Now that I'm using it I'm finding interesting things to do all the time, using Lua has allowed me to move from having a mostly-extensible client (mutt) to having a __very__ extensible client.

Lua is an industry standard in the video games business. The scripting language used is usually Lua or Python. Examples of Lua-scripted games: Civilization V, King's Bounty, SimCity 4, Dawn of War, Crysis etc.

Don't forget Angry Birds (among literally thousands of others).

There's a fun Minecraft addon (ComputerCraft) that lets you write robots in Lua.

A lot of WoW itself seems to be written in Lua. A bug in Lua would occasionally allow a cheats in WoW, so it got heavily tested by motivated folks. I'd call that a significant deployment.

It's more fair to say that a lot of the UI for WoW is written in Lua, and most of the API available to that UI is also available to addons that end-users write for the game.

You can take a look at the UI code, since it's dumpable from the game client: http://wowprogramming.com/utils/xmlbrowser

You use Lua to write cross-platform apps in Corona.

NetBSD 7.0 announced it will allow people to write kernel modules in Lua.


I prefer scheme for an extension and wrapping language, but I can see how LUA's paradigm could be the fisher price buttons non-coders need.

Scheme's a very decent language too, but so far I haven't found any scheme implementations out there which are anywhere near as good as Lua—small, portable, highly efficient, robust, easy to integrate [with the "underlying" program], well maintained, good and active community, etc—for this space. The most popular scheme implementations tend to be enormous, despite the language's historical reputation as a "small" language.
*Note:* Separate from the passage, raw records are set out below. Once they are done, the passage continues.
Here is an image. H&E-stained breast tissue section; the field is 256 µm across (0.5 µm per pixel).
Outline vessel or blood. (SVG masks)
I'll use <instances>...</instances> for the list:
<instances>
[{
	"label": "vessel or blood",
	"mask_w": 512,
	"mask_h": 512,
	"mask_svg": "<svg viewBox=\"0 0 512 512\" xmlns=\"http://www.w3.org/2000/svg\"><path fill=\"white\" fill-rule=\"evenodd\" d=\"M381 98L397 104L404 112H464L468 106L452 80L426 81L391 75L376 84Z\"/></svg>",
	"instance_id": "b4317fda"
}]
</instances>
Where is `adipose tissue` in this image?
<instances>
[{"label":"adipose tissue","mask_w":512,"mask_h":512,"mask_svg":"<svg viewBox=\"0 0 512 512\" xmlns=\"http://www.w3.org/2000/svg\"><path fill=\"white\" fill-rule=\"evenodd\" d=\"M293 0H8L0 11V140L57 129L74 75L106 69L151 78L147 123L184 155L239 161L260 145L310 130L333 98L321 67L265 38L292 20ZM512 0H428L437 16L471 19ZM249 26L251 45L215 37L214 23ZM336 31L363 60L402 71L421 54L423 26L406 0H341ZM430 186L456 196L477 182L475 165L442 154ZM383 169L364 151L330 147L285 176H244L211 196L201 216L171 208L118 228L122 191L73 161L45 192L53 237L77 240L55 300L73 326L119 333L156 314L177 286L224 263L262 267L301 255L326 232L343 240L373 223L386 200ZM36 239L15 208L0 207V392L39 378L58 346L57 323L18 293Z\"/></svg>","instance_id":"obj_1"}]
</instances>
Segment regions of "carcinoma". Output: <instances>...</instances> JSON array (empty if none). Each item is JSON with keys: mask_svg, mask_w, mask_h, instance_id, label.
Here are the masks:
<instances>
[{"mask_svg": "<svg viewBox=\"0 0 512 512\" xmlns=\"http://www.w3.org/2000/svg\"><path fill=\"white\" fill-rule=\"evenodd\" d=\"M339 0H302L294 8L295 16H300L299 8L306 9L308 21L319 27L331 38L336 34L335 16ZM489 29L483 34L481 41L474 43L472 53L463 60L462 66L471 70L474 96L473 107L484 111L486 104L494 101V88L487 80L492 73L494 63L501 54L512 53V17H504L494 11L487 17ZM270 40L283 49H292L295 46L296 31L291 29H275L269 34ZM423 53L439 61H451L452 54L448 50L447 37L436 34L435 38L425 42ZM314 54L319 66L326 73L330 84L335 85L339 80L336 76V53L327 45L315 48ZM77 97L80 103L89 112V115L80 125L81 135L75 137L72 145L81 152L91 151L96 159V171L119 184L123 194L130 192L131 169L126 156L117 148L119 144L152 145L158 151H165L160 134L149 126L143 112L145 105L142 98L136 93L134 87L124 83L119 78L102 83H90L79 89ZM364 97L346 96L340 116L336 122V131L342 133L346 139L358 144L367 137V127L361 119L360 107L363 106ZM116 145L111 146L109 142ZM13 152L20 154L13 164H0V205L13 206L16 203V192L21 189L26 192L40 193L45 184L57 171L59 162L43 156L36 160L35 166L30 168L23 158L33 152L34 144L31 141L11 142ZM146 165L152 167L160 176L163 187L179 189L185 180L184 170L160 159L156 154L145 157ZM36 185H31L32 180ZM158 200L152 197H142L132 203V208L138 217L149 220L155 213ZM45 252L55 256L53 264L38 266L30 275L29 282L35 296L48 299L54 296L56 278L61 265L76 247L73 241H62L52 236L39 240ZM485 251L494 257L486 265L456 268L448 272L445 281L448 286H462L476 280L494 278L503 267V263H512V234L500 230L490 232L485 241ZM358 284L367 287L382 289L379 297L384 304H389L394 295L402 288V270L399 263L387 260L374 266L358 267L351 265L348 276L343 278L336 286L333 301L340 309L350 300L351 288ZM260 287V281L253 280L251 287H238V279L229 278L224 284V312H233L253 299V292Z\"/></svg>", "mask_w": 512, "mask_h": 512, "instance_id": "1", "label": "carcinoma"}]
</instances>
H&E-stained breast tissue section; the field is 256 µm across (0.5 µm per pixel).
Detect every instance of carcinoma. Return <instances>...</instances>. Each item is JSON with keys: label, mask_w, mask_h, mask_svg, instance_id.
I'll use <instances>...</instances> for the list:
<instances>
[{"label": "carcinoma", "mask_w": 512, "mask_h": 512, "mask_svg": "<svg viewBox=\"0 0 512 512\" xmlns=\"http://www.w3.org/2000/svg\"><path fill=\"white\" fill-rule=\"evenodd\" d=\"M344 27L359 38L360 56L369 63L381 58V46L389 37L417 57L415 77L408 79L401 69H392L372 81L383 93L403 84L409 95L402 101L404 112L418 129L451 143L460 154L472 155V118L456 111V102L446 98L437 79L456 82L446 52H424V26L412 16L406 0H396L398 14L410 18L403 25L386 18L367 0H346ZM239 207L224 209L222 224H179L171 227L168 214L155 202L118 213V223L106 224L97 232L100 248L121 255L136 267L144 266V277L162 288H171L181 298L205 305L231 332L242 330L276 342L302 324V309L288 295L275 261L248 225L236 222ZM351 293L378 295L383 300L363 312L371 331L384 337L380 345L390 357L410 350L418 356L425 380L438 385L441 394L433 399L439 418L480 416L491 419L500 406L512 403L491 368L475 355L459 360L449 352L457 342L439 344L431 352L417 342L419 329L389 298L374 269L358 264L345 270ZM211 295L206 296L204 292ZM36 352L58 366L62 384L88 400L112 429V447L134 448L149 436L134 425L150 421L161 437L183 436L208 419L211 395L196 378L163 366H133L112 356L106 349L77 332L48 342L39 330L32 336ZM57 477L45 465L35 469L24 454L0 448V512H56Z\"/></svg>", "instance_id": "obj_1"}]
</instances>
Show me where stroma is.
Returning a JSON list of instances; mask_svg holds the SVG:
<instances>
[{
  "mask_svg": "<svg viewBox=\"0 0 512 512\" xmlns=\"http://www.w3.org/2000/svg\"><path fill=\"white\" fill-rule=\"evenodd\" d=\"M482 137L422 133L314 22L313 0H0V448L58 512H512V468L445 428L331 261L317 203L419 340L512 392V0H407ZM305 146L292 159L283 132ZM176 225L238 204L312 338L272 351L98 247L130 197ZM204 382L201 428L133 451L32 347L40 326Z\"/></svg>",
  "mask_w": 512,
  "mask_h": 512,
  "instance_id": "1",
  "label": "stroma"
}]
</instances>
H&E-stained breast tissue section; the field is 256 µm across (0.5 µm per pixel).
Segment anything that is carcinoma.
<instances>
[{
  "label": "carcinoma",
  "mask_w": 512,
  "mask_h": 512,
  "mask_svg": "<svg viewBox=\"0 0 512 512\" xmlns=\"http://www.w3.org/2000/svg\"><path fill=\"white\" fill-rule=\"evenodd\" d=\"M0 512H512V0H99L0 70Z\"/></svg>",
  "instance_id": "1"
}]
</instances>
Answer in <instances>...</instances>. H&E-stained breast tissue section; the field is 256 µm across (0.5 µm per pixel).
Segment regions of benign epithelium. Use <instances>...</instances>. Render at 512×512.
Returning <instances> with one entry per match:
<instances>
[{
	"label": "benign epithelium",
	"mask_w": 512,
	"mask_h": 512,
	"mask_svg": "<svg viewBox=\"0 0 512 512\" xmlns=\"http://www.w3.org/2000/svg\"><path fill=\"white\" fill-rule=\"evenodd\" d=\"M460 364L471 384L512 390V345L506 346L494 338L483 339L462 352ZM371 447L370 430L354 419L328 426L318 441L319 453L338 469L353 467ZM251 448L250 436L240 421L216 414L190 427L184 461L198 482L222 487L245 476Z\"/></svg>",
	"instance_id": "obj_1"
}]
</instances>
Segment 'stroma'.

Lua's a great language, but the amazingly good implementation is as much (or more) a factor than the language itself.

Scheme is fine if your goal is only to have a small section of the programming community want to use it. Lua is great for everyone, including people who have never coded before in their lives as well as experienced software developers.

I wrote some Lua couple of years ago but can't see any reason to use it since from that time.